O feedback dos médicos tem sido bastante positivo. O facto de encontrarem informação pormenorizada sobre as queixas do doente e patologia associada no processo clínico eletrónico quando iniciam a consulta é percepcionado como uma ajuda.
A CUF participou num estudo internacional para aferir o impacto do Avaliador de Sintomas My CUF na interação médico-doente: 93% dos médicos inquiridos consideraram a informação disponibilizada antes da consulta com o doente como útil, 60% consideraram que o relatório do Avaliador de Sintomas facilitou a conversa com o doente e 52% acharam que pouparam tempo.
Vê a IA a ser mais utilizada nas diversas áreas dentro da saúde?
A IA vai assumir um papel muito importante em todas as áreas da saúde: desde a prevenção, ao diagnóstico, à terapêutica ou à documentação, gestão e logística. Existem já vários outros exemplos em que a IA suporta o trabalho dos profissionais de saúde na CUF para facilitar o acesso e melhorar o acompanhamento ou o diagnóstico dos doentes.

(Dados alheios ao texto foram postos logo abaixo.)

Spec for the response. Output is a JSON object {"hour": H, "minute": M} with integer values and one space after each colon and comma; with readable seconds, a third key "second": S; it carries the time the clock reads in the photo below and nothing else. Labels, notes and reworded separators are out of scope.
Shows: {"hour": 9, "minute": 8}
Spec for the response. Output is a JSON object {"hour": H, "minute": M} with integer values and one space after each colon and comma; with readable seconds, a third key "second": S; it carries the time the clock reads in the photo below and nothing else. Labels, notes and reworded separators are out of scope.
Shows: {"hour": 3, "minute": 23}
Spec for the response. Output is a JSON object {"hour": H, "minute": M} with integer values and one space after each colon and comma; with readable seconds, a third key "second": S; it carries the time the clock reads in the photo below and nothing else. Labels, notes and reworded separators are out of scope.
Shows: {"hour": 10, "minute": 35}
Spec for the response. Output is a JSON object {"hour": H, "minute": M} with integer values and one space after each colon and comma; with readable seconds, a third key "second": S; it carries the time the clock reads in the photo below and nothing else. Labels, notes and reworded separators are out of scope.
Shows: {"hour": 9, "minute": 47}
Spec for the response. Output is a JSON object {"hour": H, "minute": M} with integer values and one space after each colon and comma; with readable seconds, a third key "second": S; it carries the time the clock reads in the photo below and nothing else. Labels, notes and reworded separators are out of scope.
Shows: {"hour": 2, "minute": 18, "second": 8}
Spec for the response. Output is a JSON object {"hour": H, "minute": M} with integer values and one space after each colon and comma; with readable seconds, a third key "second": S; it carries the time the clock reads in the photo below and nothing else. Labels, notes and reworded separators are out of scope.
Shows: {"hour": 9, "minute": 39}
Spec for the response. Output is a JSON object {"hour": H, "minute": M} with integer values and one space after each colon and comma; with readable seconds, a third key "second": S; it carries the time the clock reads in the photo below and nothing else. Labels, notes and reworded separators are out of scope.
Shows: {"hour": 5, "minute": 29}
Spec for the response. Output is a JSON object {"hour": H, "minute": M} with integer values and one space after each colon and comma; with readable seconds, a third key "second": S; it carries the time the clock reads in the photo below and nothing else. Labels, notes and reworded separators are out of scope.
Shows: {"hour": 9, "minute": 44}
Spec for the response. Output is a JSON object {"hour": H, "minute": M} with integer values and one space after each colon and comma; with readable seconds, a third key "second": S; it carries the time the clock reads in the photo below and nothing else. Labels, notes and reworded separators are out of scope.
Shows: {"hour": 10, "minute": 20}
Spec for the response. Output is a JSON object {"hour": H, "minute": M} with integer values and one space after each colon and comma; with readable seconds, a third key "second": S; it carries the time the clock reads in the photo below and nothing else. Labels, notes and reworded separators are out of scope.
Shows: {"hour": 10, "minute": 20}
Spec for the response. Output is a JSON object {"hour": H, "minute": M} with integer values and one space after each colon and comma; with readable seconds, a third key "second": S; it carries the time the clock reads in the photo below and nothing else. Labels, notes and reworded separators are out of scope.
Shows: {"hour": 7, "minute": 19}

Na área da imagiologia, por exemplo, algoritmos de IA já apoiam os médicos no diagnóstico e acompanhamento da esclerose múltipla em exames de ressonância magnética. A demência é outra área que também já beneficia da integração de algoritmos de IA. Estes calculam a volumetria do cérebro também através de ressonância magnética para detetar precocemente a demência e monitorizar a sua evolução.
Na área cardiovascular a IA está a ser utilizada na CUF para quantificar o fluxo sanguíneo em vasos. No acompanhamento após cirurgia de ambulatório a assistente virtual Clara apoia os enfermeiros CUF na vigilância dos doentes. Este AI-chatbot liga para os doentes e faz uma primeira triagem de situações que possam necessitar de um acompanhamento mais próximo pelo enfermeiro. A Clara liberta assim os enfermeiros para as tarefas mais complexas.
Que tipo de regulamentação existe e precisará de ser feita para o uso desta tecnologia nesta área?
Já existe regulamentação relevante que se aplica à IA. Desde logo o Regulamento Geral sobre a Proteção de Dados europeu que visa a proteção dos dados pessoais. Contudo não endereça os riscos específicos da IA.
A União Europeia está em fase avançada de discussão da proposta do European AI Act. Trata-se de uma regulamentação transversal para as ferramentas de IA e sua utilização no espaço europeu. Este regulamento também classifica as ferramentas de IA de acordo com o seu risco – nomeadamente – de comprometer os direitos fundamentais. Um dos objetivos principais é o de promover e garantir a utilização ética da IA. Assim, já endereça o risco de enviesamento. Trata-se de uma iniciativa pioneira no mundo, muito importante para dar rumo ao desenvolvimento e à utilização desta tecnologia.
De uma forma geral, o processo legislativo tem sido lento, tendo em conta a velocidade com que a tecnologia evolui. É necessário acelerar. Este processo não pode continuar a ser predominantemente reativo. A legislação terá de estar preparada, inclusivamente, para dar resposta a questões concretas que resultarão de futuras capacidades da IA, ainda hoje desconhecidas.